約40億円を投資、年間約3,000トンの使用済みポリスチレンを処理
デンカ、ケミカルリサイクルプラントが竣工
原材料 2024-03-25
デンカとその持分法適用関連会社である東洋スチレンは3月19日、デンカ千葉工場(千葉県市原市)に使用済みポリスチレンのケミカルリサイクルプラントを竣工した。投資金額は約40億円で、年間約3,000トンの使用済みポリスチレンを処理する。
ポリスチレンは、国内需要の60%以上を食品包材が占める一方で、樹脂から樹脂へと戻すマテリアルリサイクルでは、品質安全上、食品と接触する用途に再使用するのが難しいとされ、多くがサーマルリサイクルとして焼却されていた。
今回竣工したケミカルリサイクルプラントでは、使用済みポリスチレンをその原料であるスチレンモノマーに戻す。年間でおよそ1,500トンのスチレンモノマーを得ることができ、それ以外に出る不純物に関しても有効活用していく。
樹脂ではなく、その原料にまで戻すことで、得られたスチレンモノマーを再度重合し、新品同等の品質と物性を持つポリスチレンを再生産する。マテリアルリサイクルでは使用できない、着色されたポリスチレンや多少汚れたポリスチレンの処理も可能だ。得られたポリスチレンは新品同等のため、食品包材用途にも使用できる。サーマルリサイクルのように焼却しないため、二酸化炭素排出量は単純焼却に比べ40%削減できる。同社では、再生したポリスチレンのマスバランス方式による供給も検討している。

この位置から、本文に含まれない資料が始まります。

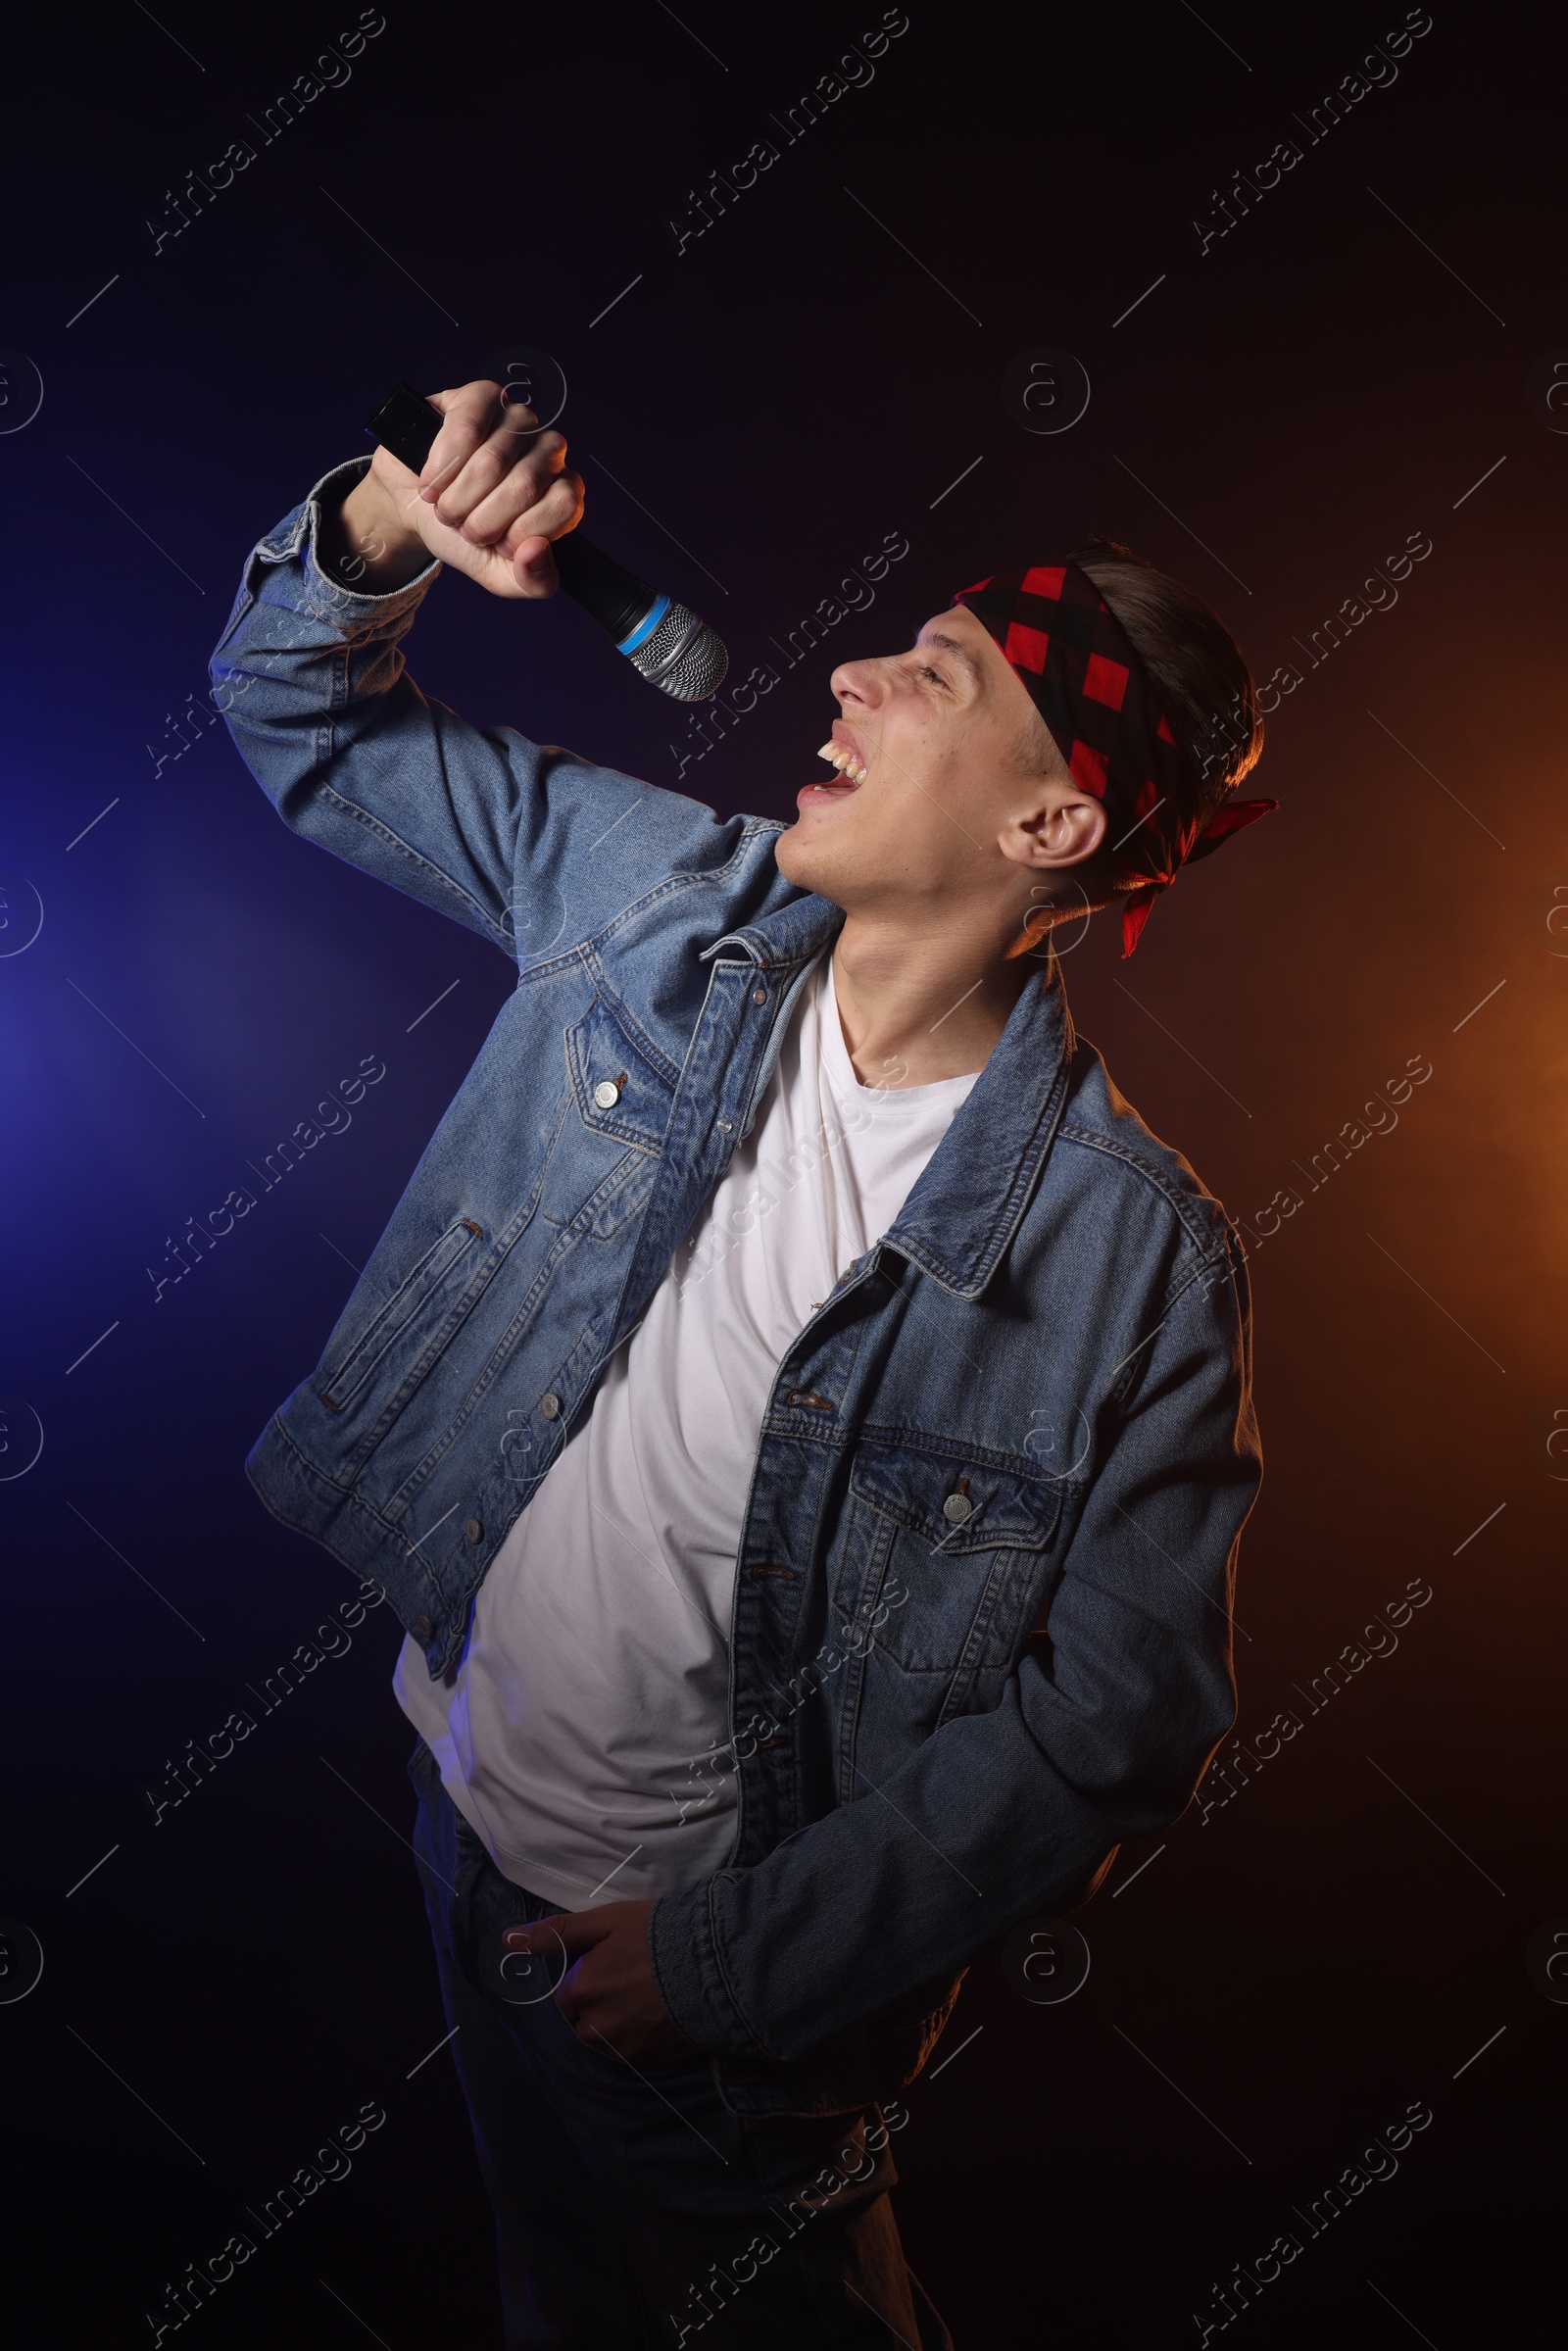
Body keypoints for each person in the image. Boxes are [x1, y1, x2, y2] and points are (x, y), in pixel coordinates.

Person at [214, 379, 1270, 2349]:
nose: (853, 673)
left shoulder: (1136, 1259)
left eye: (936, 675)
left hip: (699, 1997)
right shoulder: (659, 901)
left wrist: (730, 1964)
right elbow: (302, 714)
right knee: (559, 2310)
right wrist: (385, 516)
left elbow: (1118, 1728)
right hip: (464, 1805)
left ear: (1050, 822)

使用済みポリスチレンについては当面、食品包材工場等から出た端材を用いるが、将来的には市原市で発生した使用済みポリスチレンの使用も視野に入れる。同社は、市原市が取り組む「市原発サーキュラーエコノミーの創造」の市民・企業・行政が一体となったプラットフォームへ参画。市原市内で発生した使用済みポリスチレンの回収の仕組みづくりに着手し、消費者からの回収システムの構築を目指す。